- The FCPA levels the playing field and helps ensure fair competition
Bribery distorts competition and rewards those who cannot compete in an open and fair market.[i] As Congress recognized, bribery “…rewards corruption instead of efficiency and puts pressure on ethical enterprises to lower their standards or risk losing business.” [ii] The FCPA levels the playing field, allowing the most competitive company to win a bid or contract.
- The FCPA gives corporate officials a protective measure when operating in corrupt markets
The FCPA is a shield that enables corporate officials to operate in corrupt markets or in situations where contracts are contingent on bribes. Newmont Mining Director of Corporate and External Affairs Africa has said:
“Newmont’s experience, particularly in Africa, has been that FCPA has been an enormously valuable protective device for us…when you have a government person saying… ‘we’ll give you that license if you buy us a car or something’…it’s not about look ‘I’m a mean guy and I don’t have value our relationship, and therefore I’m not going to give it to you,’ you say ‘look, there’s a law out there that means I’m going to go to jail if I do that, I’m not going to go to jail for you or anybody else.’”[iii]
- The FCPA reduces the cost of doing business
The World Bank estimates that more than $1 trillion dollars in bribes are paid each year – roughly three percent of the world economy.[iv] Once a bribe is given, it sets a negative precedent in which bribes may be expected in order for business to continue.[v] Furthermore, when word spreads that a company gives bribes, others the company may desire to work with in the future may also expect a bribe.

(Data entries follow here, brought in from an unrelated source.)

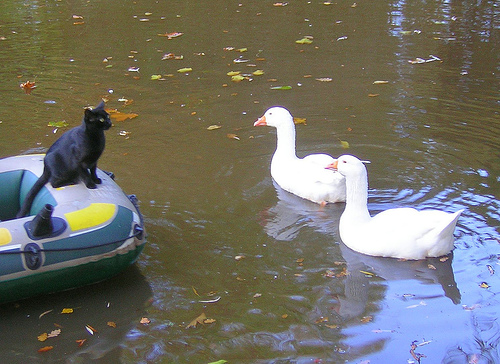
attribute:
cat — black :
[41, 90, 119, 205]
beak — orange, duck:
[246, 110, 264, 129]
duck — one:
[248, 90, 346, 214]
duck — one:
[322, 147, 468, 265]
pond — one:
[319, 47, 460, 149]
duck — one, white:
[325, 148, 460, 262]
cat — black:
[38, 88, 111, 202]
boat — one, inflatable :
[1, 148, 151, 298]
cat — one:
[40, 96, 111, 194]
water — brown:
[176, 163, 276, 275]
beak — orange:
[238, 104, 288, 142]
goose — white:
[242, 96, 370, 228]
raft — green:
[0, 129, 153, 311]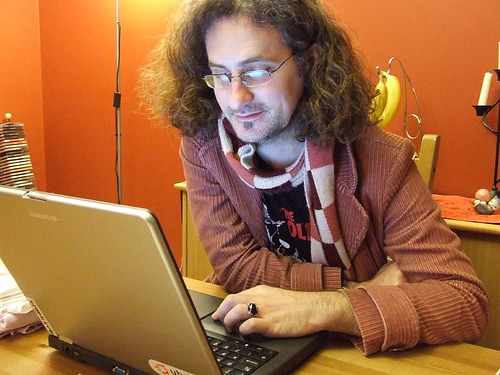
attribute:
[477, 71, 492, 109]
candle — white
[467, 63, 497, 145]
candelabra — black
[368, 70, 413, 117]
banana — yellow and ripe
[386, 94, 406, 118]
banana — bunch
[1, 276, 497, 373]
wood grain —  light brown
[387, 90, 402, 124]
banana — yellow and ripe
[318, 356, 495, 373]
wood grain — light brown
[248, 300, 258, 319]
black ring —  black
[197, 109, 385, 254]
scarf — wool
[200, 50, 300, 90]
glasses — black, framed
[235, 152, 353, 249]
scarf —  red and white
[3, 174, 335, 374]
laptop — open silver and black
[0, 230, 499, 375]
desk — wooden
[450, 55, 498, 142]
candle — white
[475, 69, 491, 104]
candle — white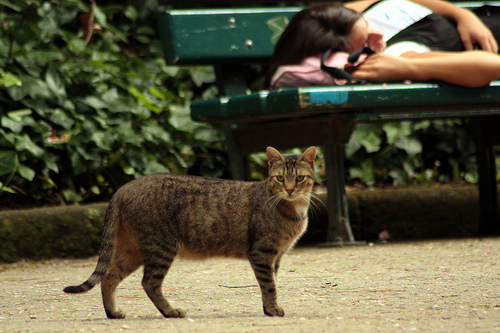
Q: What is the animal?
A: A cat.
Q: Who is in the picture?
A: A woman and a cat.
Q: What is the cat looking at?
A: The camera.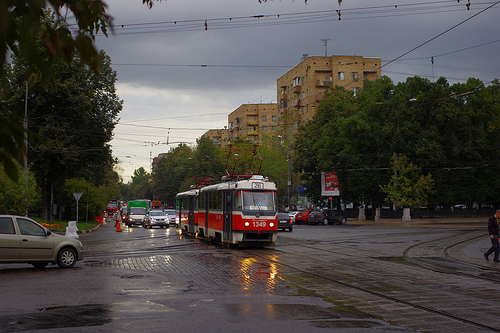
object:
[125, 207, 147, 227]
car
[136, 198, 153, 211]
vehicles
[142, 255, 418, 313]
rain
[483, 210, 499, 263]
man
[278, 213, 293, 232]
automobiles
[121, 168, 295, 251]
traffic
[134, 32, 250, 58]
clouds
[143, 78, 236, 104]
sky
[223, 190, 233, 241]
door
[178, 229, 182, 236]
light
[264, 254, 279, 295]
reflection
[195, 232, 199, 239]
light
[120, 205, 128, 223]
vehicle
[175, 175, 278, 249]
bus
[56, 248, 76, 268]
tire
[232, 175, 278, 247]
front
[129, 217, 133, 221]
headlights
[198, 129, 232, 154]
buildings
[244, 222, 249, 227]
headlights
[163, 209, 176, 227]
cars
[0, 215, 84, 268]
car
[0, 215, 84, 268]
side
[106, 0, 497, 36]
wires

- The FCPA compliance programs help companies detect potentially corrupt partners
Through robust compliance programs, companies are able to use the information gathered to identify potentially corrupt foreign partners. Such due diligence processes enable companies to determine what actions must be taken, for example, finding a new partner or redirecting resources to another project.
[i] Cortney C. Thomas, The Foreign Corrupt Practices Act: A Decade of Rapid Expansion Explained, Defended and Justified, 29 Rev. Litig. 439,441 (2010).
[ii]See Foreign Corrupt Practices Act: Hearing on 15 U.S.C. §78dd-1 and §78dd-2(f) Before the H. Subcommittee on Crime, Terrorism and Homeland Security, 112th Cong. 2 (1977) (statement of Greg Andres, Acting Deputy Assistant Attorney General Criminal Division).
[iii] Statement by Chris Andersen, Director Corporate & External Affairs Africa, Newmont Mining Panel Discussion: New and Emerging Financial Reporting Requirements and the EITI, Extractive Industries Transparency Initiative Global Conference, March 2,2011, Paris, France. Available at: http://soundcloud.com/eiti/paris2011-en-emerging-reporting-requirements at 20:03mins.
[iv] The World Bank, The Cost of Corruption(April 8,2004), http://web.worldbank.org/WBSITE/EXTERNAL/NEWS/0,,contentMDK:20190187~menuPK:34457~pagePK:34370~piPK:34424~theSitePK:4607,00.html. [Last Accessed June 30, 2011]; Andres Testimony, supra note 2, at 2.
[v] See Thomas, supra note 1, at 441-442.